▸ **Data to use**
═══
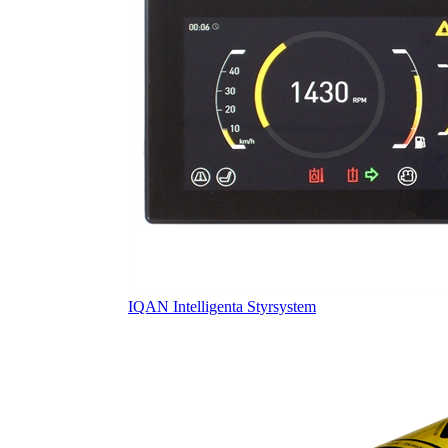
IQAN Intelligenta Styrsystem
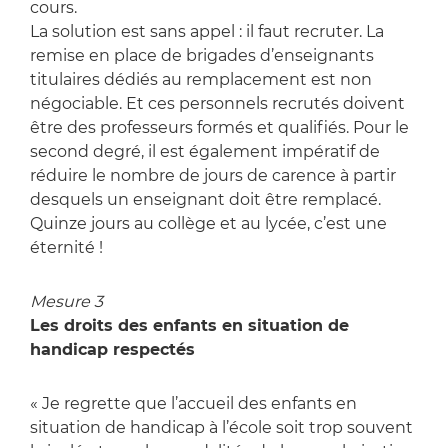
cours.
La solution est sans appel : il faut recruter. La
remise en place de brigades d’enseignants
titulaires dédiés au remplacement est non
négociable. Et ces personnels recrutés doivent
être des professeurs formés et qualifiés. Pour le
second degré, il est également impératif de
réduire le nombre de jours de carence à partir
desquels un enseignant doit être remplacé.
Quinze jours au collège et au lycée, c’est une
éternité !
Mesure 3
Les droits des enfants en situation de
handicap respectés
« Je regrette que l’accueil des enfants en
situation de handicap à l’école soit trop souvent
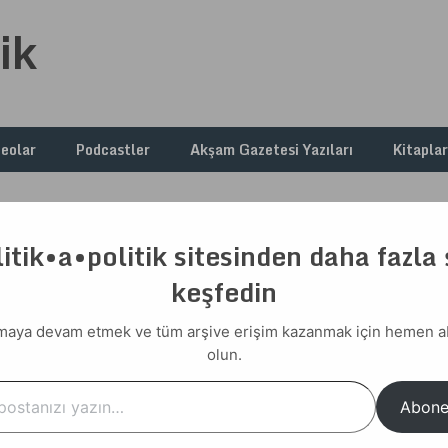
ik
deolar
Podcastler
Akşam Gazetesi Yazıları
Kitaplar
itik•a•politik sitesinden daha fazla
keşfedin
aya devam etmek ve tüm arşive erişim kazanmak için hemen 
olun.
…
Abone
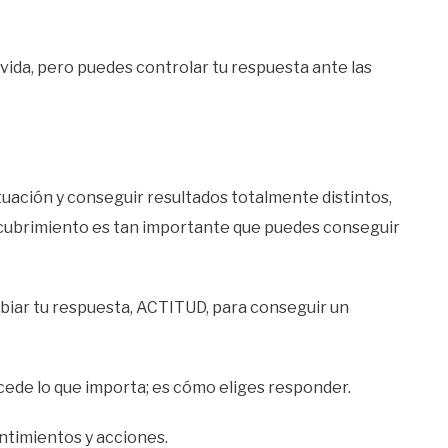
 vida, pero puedes controlar tu respuesta ante las
uación y conseguir resultados totalmente distintos,
scubrimiento es tan importante que puedes conseguir
mbiar tu respuesta, ACTITUD, para conseguir un
ucede lo que importa; es cómo eliges responder.
ntimientos y acciones.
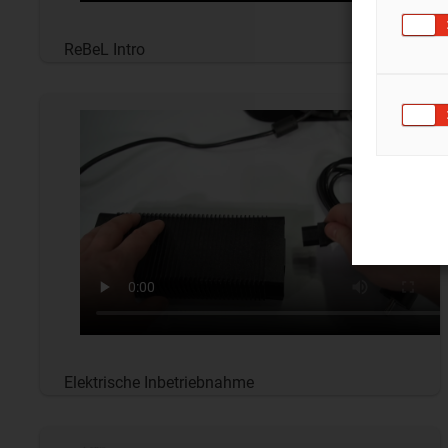
ReBeL Intro
Elektrische Inbetriebnahme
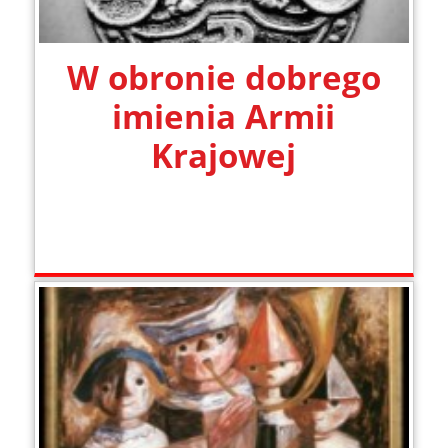
W obronie dobrego
imienia Armii
Krajowej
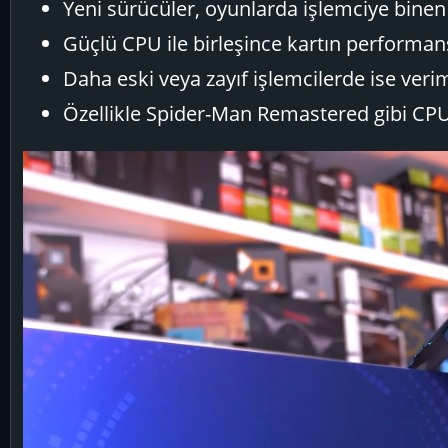
Yeni sürücüler, oyunlarda işlemciye binen 
Güçlü CPU ile birleşince kartın performans
Daha eski veya zayıf işlemcilerde ise ver
Özellikle Spider-Man Remastered gibi CPU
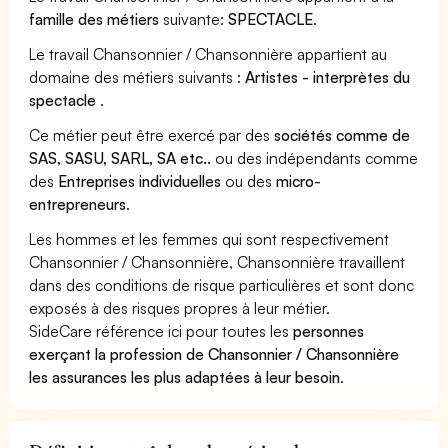
famille des métiers
suivante:
SPECTACLE
.
Le travail Chansonnier / Chansonnière appartient au
domaine des métiers suivants :
Artistes - interprètes du
spectacle
.
Ce métier peut être exercé par des
sociétés comme de
SAS, SASU, SARL, SA etc..
ou des indépendants comme
des
Entreprises individuelles
ou des
micro-
entrepreneurs
.
Les hommes et les femmes qui sont respectivement
Chansonnier / Chansonnière, Chansonnière travaillent
dans des conditions de risque particulières et sont donc
exposés à des risques propres à leur métier.
SideCare référence ici pour toutes les
personnes
exerçant la profession de Chansonnier / Chansonnière
les assurances les plus adaptées à leur besoin
.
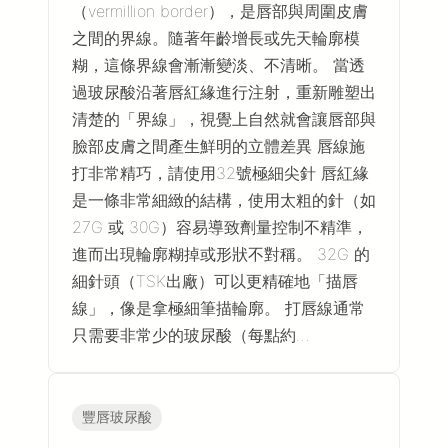
（vermillion border），是唇部與周圍皮膚
之間的界線。隨著年齡增長或先天輪廓模
糊，這條界線會漸漸變淡、不清晰。 當透
過玻尿酸沿著唇紅緣進行注射，重新雕塑出
清楚的「界線」，視覺上自然就會讓唇部與
臉部皮膚之間產生鮮明的立體差異 唇線施
打非常精巧，請使用32號極細尖針 唇紅緣
是一條非常細緻的結構，使用太粗的針（如
27G 或 30G）容易導致劑量控制不精準，
進而出現輪廓糊掉或形狀不對稱。 32G 的
細針頭（TSK出廠）可以更精確地「描唇
線」，像是拿極細筆描輪廓。 打唇線通常
只需要非常少的玻尿酸（每點約…
豐唇玻尿酸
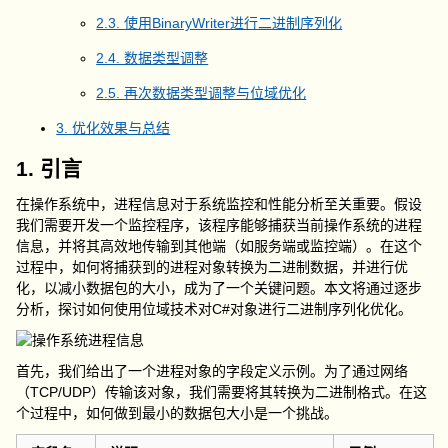
2.3. 使用BinaryWriter进行二进制序列化
2.4. 数据类型调整
2.5. 再次数据类型调整与位域优化
3. 优化效果与总结
1. 引言
在操作系统中，进程信息对于系统监控和性能分析至关重要。假设
我们需要开发一个监控程序，该程序能够捕获当前操作系统的进程
信息，并将其高效地传输到其他端（如服务端或监控端）。在这个
过程中，如何将捕获到的进程对象转换为二进制数据，并进行优
化，以减小数据包的大小，成为了一个关键问题。本文将通过逐步
分析，探讨如何使用位域技术对C#对象进行二进制序列化优化。
首先，我们给出了一个进程对象的字段定义示例。为了通过网络
（TCP/UDP）传输该对象，我们需要将其转换为二进制格式。在这
个过程中，如何做到最小的数据包大小是一个挑战。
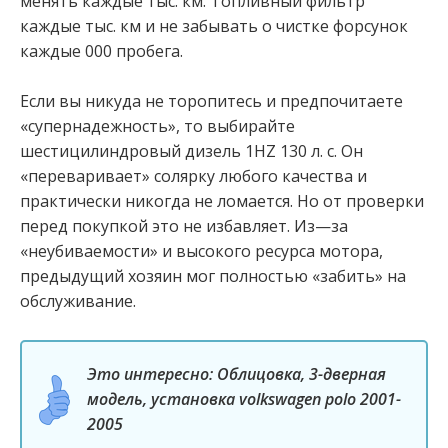
менять каждые тыс. км. Топливный фильтр
каждые тыс. км и не забывать о чистке форсунок
каждые 000 пробега.
Если вы никуда не торопитесь и предпочитаете
«супернадежность», то выбирайте
шестицилиндровый дизель 1HZ 130 л. с. Он
«переваривает» солярку любого качества и
практически никогда не ломается. Но от проверки
перед покупкой это не избавляет. Из—за
«неубиваемости» и высокого ресурса мотора,
предыдущий хозяин мог полностью «забить» на
обслуживание.
Это интересно: Облицовка, 3-дверная
модель, установка volkswagen polo 2001-
2005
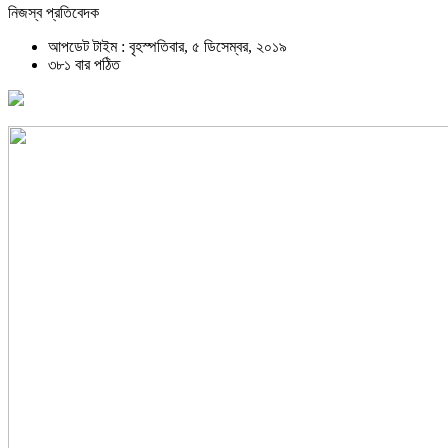
নিজস্ব প্রতিবেদক
আপডেট টাইম : বৃহস্পতিবার, ৫ ডিসেম্বর, ২০১৯
৩৮১ বার পঠিত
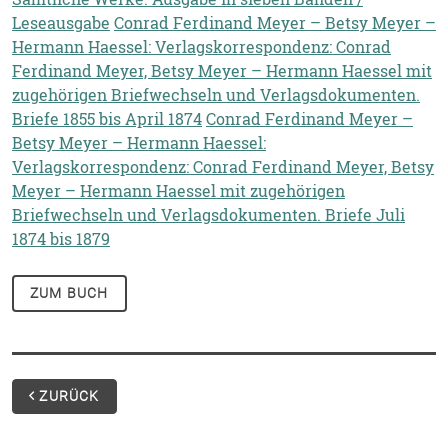
Leseausgabe
Conrad Ferdinand Meyer – Betsy Meyer –
Hermann Haessel: Verlagskorrespondenz: Conrad
Ferdinand Meyer, Betsy Meyer – Hermann Haessel mit
zugehörigen Briefwechseln und Verlagsdokumenten.
Briefe 1855 bis April 1874
Conrad Ferdinand Meyer –
Betsy Meyer – Hermann Haessel:
Verlagskorrespondenz: Conrad Ferdinand Meyer, Betsy
Meyer – Hermann Haessel mit zugehörigen
Briefwechseln und Verlagsdokumenten. Briefe Juli
1874 bis 1879
ZUM BUCH
ZURÜCK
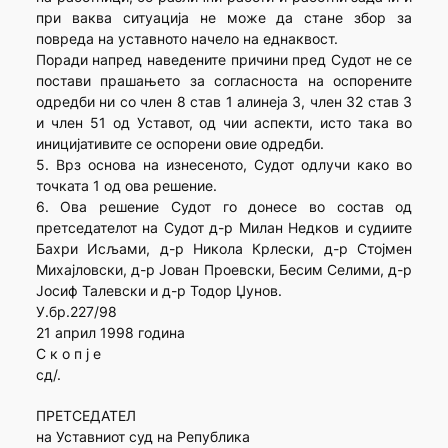
при ваква ситуација не може да стане збор за
повреда на уставното начело на еднаквост.
Поради напред наведените причини пред Судот не се
постави прашањето за согласноста на оспорените
одредби ни со член 8 став 1 алинеја 3, член 32 став 3
и член 51 од Уставот, од чии аспекти, исто така во
иницијативите се оспорени овие одредби.
5. Врз основа на изнесеното, Судот одлучи како во
точката 1 од ова решение.
6. Ова решение Судот го донесе во состав од
претседателот на Судот д-р Милан Недков и судиите
Бахри Исљами, д-р Никола Крлески, д-р Стојмен
Михајловски, д-р Јован Проевски, Бесим Селими, д-р
Јосиф Талевски и д-р Тодор Џунов.
У.бр.227/98
21 април 1998 година
С к о п ј е
сд/.
ПРЕТСЕДАТЕЛ
на Уставниот суд на Република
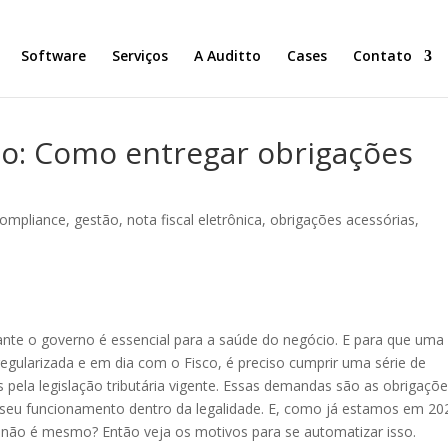
Software
Serviços
A Auditto
Cases
Contato
o: Como entregar obrigações
ompliance
,
gestão
,
nota fiscal eletrônica
,
obrigações acessórias
,
nte o governo é essencial para a saúde do negócio. E para que uma
egularizada e em dia com o Fisco, é preciso cumprir uma série de
s pela legislação tributária vigente. Essas demandas são as obrigaçõ
 seu funcionamento dentro da legalidade. E, como já estamos em 20
, não é mesmo? Então veja os motivos para se automatizar isso.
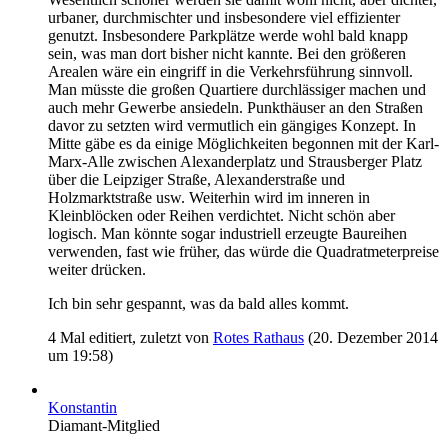
urbaner, durchmischter und insbesondere viel effizienter
genutzt. Insbesondere Parkplätze werde wohl bald knapp
sein, was man dort bisher nicht kannte. Bei den größeren
Arealen wäre ein eingriff in die Verkehrsführung sinnvoll.
Man müsste die großen Quartiere durchlässiger machen und
auch mehr Gewerbe ansiedeln. Punkthäuser an den Straßen
davor zu setzten wird vermutlich ein gängiges Konzept. In
Mitte gäbe es da einige Möglichkeiten begonnen mit der Karl-
Marx-Alle zwischen Alexanderplatz und Strausberger Platz
über die Leipziger Straße, Alexanderstraße und
Holzmarktstraße usw. Weiterhin wird im inneren in
Kleinblöcken oder Reihen verdichtet. Nicht schön aber
logisch. Man könnte sogar industriell erzeugte Baureihen
verwenden, fast wie früher, das würde die Quadratmeterpreise
weiter drücken.
Ich bin sehr gespannt, was da bald alles kommt.
4 Mal editiert, zuletzt von
Rotes Rathaus
(
20. Dezember 2014
um 19:58
)
Konstantin
Diamant-Mitglied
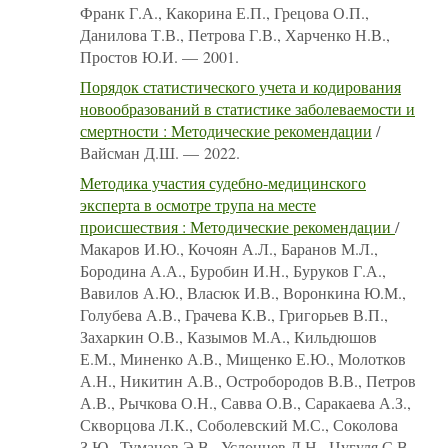
Франк Г.А., Какорина Е.П., Грецова О.П.,
Данилова Т.В., Петрова Г.В., Харченко Н.В.,
Простов Ю.И. — 2001.
Порядок статистического учета и кодирования
новообразований в статистике заболеваемости и
смертности : Методические рекомендации
/
Вайсман Д.Ш. — 2022.
Методика участия судебно-медицинского
эксперта в осмотре трупа на месте
происшествия : Методические рекомендации
/
Макаров И.Ю., Кочоян А.Л., Баранов М.Л.,
Бородина А.А., Буробин И.Н., Буруков Г.А.,
Вавилов А.Ю., Власюк И.В., Воронкина Ю.М.,
Голубева А.В., Грачева К.В., Григорьев В.П.,
Захаркин О.В., Казымов М.А., Кильдюшов
Е.М., Миненко А.В., Мищенко Е.Ю., Молотков
А.Н., Никитин А.В., Остробородов В.В., Петров
А.В., Рычкова О.Н., Савва О.В., Саракаева А.З.,
Скворцова Л.К., Соболевский М.С., Соколова
З.Ю., Туманов Э.В., Услонцев Д.Н., Цугуля С.В.,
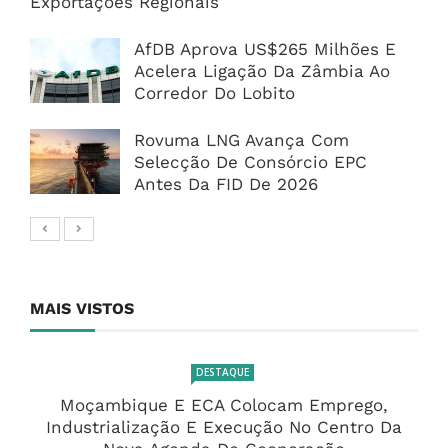
Exportações Regionais
AfDB Aprova US$265 Milhões E
Acelera Ligação Da Zâmbia Ao
Corredor Do Lobito
Rovuma LNG Avança Com
Selecção De Consórcio EPC
Antes Da FID De 2026
MAIS VISTOS
DESTAQUE
Moçambique E ECA Colocam Emprego,
Industrialização E Execução No Centro Da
═══
Output exactly the lines above, from the line with "dans des conditions" to the line with "2.4. 数据类型调整", both included; skip the pictures.

▸ **Answer to this task**
dans des conditions de risque particulières et sont donc
exposés à des risques propres à leur métier.
SideCare référence ici pour toutes les
personnes
exerçant la profession de Chansonnier / Chansonnière
les assurances les plus adaptées à leur besoin
.
（vermillion border），是唇部與周圍皮膚
之間的界線。隨著年齡增長或先天輪廓模
糊，這條界線會漸漸變淡、不清晰。 當透
過玻尿酸沿著唇紅緣進行注射，重新雕塑出
清楚的「界線」，視覺上自然就會讓唇部與
臉部皮膚之間產生鮮明的立體差異 唇線施
打非常精巧，請使用32號極細尖針 唇紅緣
是一條非常細緻的結構，使用太粗的針（如
27G 或 30G）容易導致劑量控制不精準，
進而出現輪廓糊掉或形狀不對稱。 32G 的
細針頭（TSK出廠）可以更精確地「描唇
線」，像是拿極細筆描輪廓。 打唇線通常
只需要非常少的玻尿酸（每點約…
豐唇玻尿酸
2.3. 使用BinaryWriter进行二进制序列化
2.4. 数据类型调整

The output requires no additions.